24             THE WITNESS: [Interpretation] Thank you for inviting me to

25     testify.

Page 18990

 1             JUDGE ORIE:  Mr. Mrksic --

 2             THE WITNESS: [Interpretation] Yes.

 3             JUDGE ORIE:  -- we'll adjourn for the day, and we'd like to see

 4     you back on Monday at 9.00.  And I'm quite confident that we'll be able

 5     to conclude your testimony in time.  Mr. Misetic strictly kept to his

 6     time assessment, and I expect the other parties to do the same, which

 7     would not in any way endanger your personal interest next week.

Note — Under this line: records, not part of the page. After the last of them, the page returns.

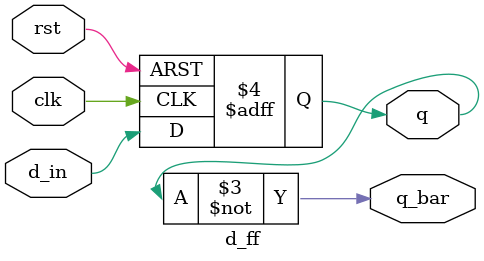
<source format=v>
/******************************************************************************************************************

This source code is a work of its author. No part of it should be copied and pasted for any commercial purpose. 
This code is purely for educational purposes. If required, this code can be cloned from GitHub repository.

Filename	: d_ff.v

Description	: D Flipflop Design

Author Name	: Deep Kar Sarkar

Version		: 1.0

*******************************************************************************************************************/

module d_ff(clk, rst, d_in, q, q_bar);

	//Defining the input and output ports
	input clk, rst, d_in;
	output reg q;
	output q_bar;
	
	//Logic for positive clock edge triggered D Flipflop with asynchronous active low reset
	always @(posedge clk or negedge rst)
	begin
		if(~rst)
			q <= 1'b0;
		else 
			q <= d_in;
	end
		
	assign q_bar = ~q;

endmodule

</source>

 8             Could -- Mr. Mrksic, I would like again to instruct you that you

 9     should not speak with anyone about the substance.  You know the

10     difference about the weather, fine; about your health, fine.  But not

11     about your testimony.

12             Could Mr. Mrksic be escorted out of the courtroom.

13                           [The witness stands down]

14             JUDGE ORIE:  Then I'd like to deliver a very short decision, so

15     that's from the table as well, and that is a decision on the admission of

16     P2539.

17             On the 9th of June, 2009, the Prosecution tendered P2539, of

18     which it had put an excerpt to Witness Zuzul.  The excerpt is from a news

19     article according to which the witness had, on the 24th of July, 1997,

20     and in his capacity as Croatian ambassador to the US, announced Croatia's

21     resistance to orders by this Tribunal to produce documents implicating

22     President Tudjman in the Bosnian war.  The witness commented in court on

23     the excerpt.  All of this can be found between transcript pages 18374 and

24     18380.

25             The Chamber admits P2539 into evidence because it provides the

Page 18991

 1     context to the witness's comments on the article, which may be difficult

 2     to understand and to evaluate in the absence of P2539.  The Chamber is

 3     mindful that it is a hearsay statement.  The Chamber further emphasizes

 4     that the admission is no indication of the weight, if any, which the

 5     Chamber may ultimately attach to this article.

 6             And this concludes the Chamber's decision on the admission of

 7     P2539.

 8             We adjourn, and we'll resume on Monday, the 22nd of June, 9.00 in

 9     the morning, Courtroom I.

10                           --- Whereupon the hearing adjourned at 1.51 p.m.,

11                           to be reconvened on Monday, the 22nd day of June,

12                           2009, at 9.00 a.m.